Edit tracking data:
◇ ◇ ◇ ◇ ◇

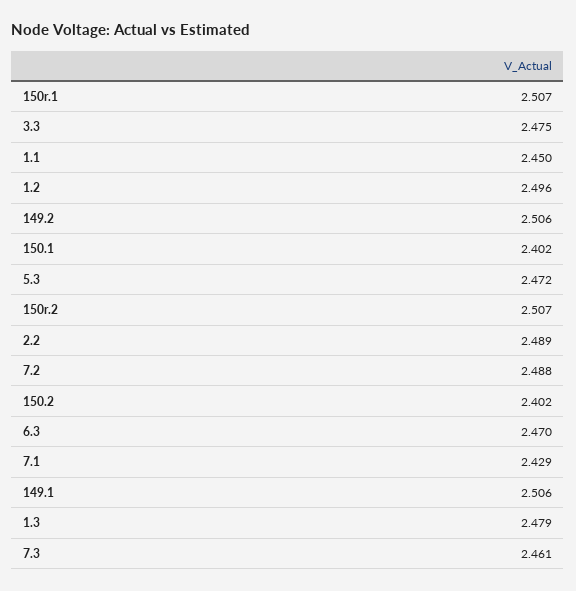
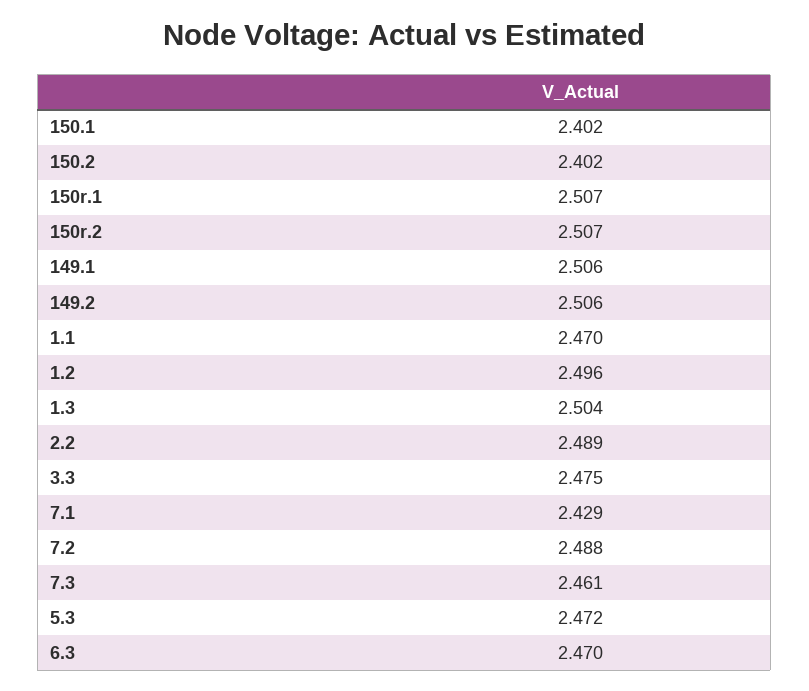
1.1: 2.45 -> 2.47
1.3: 2.479 -> 2.504

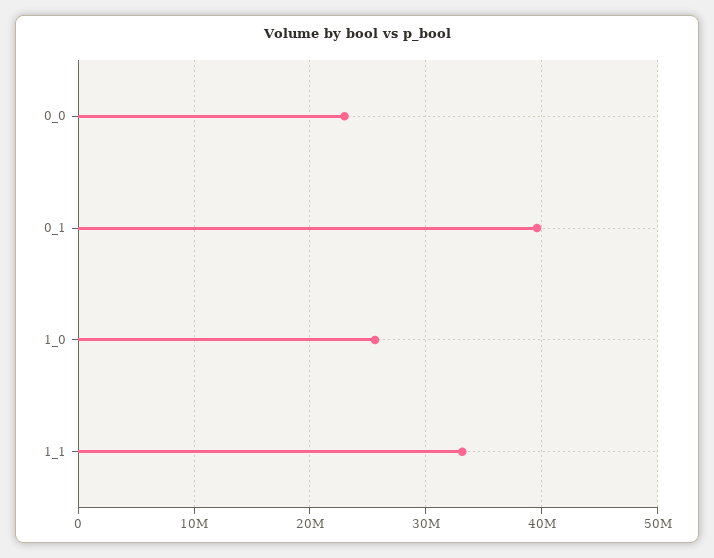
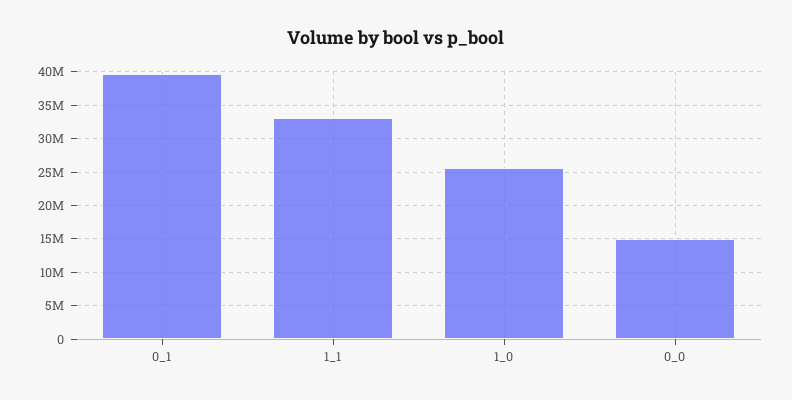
0_0: 23000000 -> 15000000

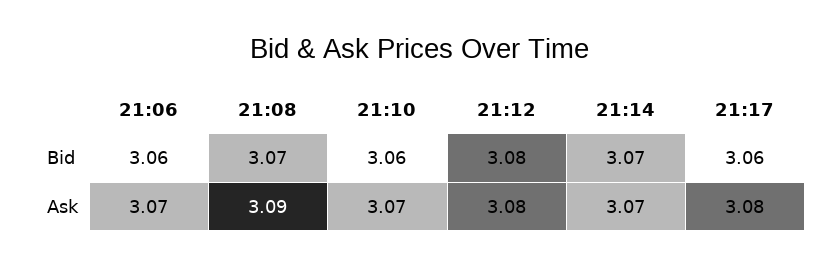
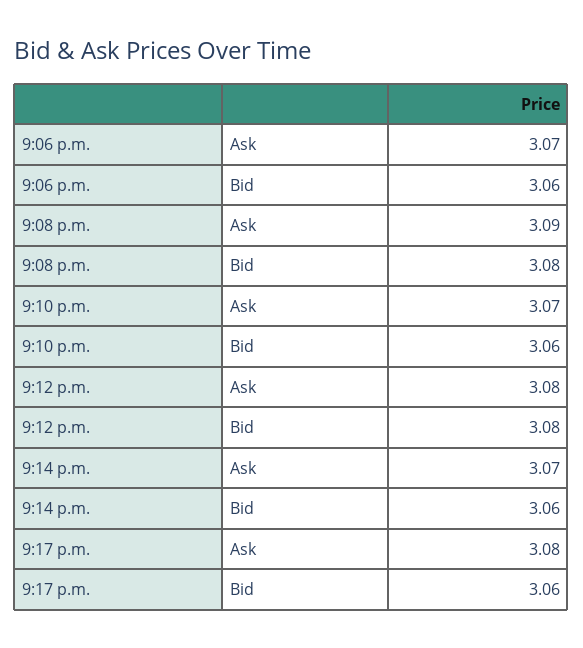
21:08, Bid: 3.07 -> 3.08
21:14, Bid: 3.07 -> 3.06

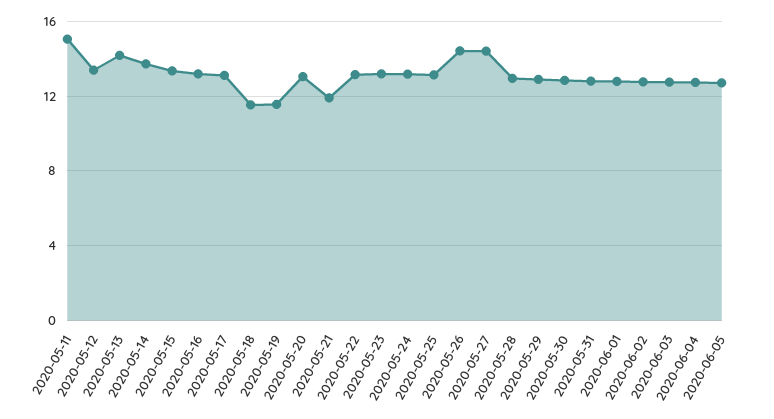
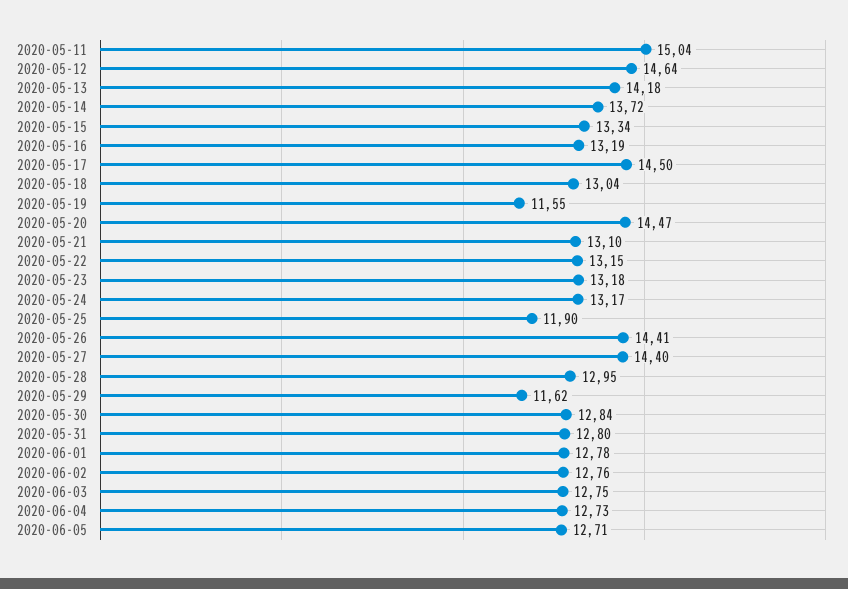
2020-05-12: 13.5 -> 14.64
2020-05-17: 13 -> 14.5
2020-05-18: 11.5 -> 13.04
2020-05-20: 13 -> 14.47
2020-05-21: 12 -> 13.1
2020-05-25: 13 -> 11.9
2020-05-29: 13 -> 11.62

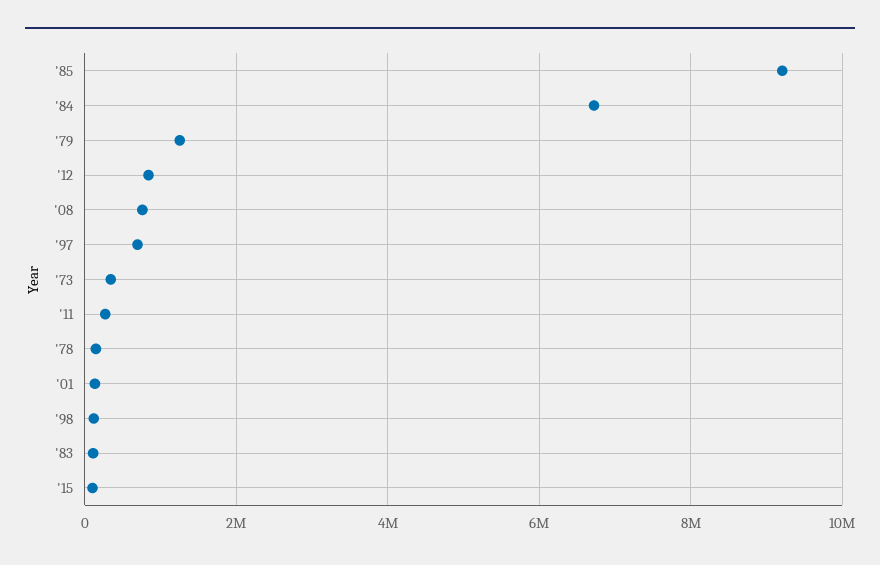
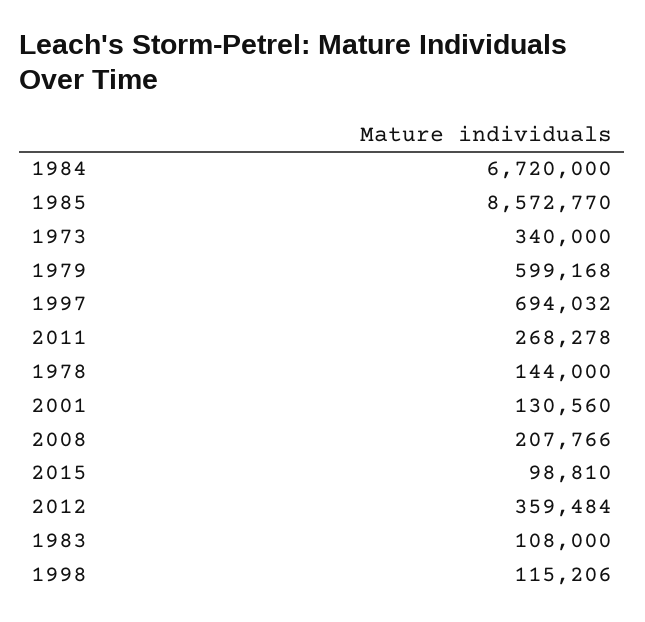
'85: 9200000 -> 8572770
'79: 1200000 -> 599168
'12: 800000 -> 359484
'08: 800000 -> 207766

◇ ◇ ◇ ◇ ◇

Print exactly the lines between the line containing "2020-05-20: 13 -> 14.47" and the last line of the entries above, including both, and nothing besides; skip the pictures.

● RESULT:
2020-05-20: 13 -> 14.47
2020-05-21: 12 -> 13.1
2020-05-25: 13 -> 11.9
2020-05-29: 13 -> 11.62

'85: 9200000 -> 8572770
'79: 1200000 -> 599168
'12: 800000 -> 359484
'08: 800000 -> 207766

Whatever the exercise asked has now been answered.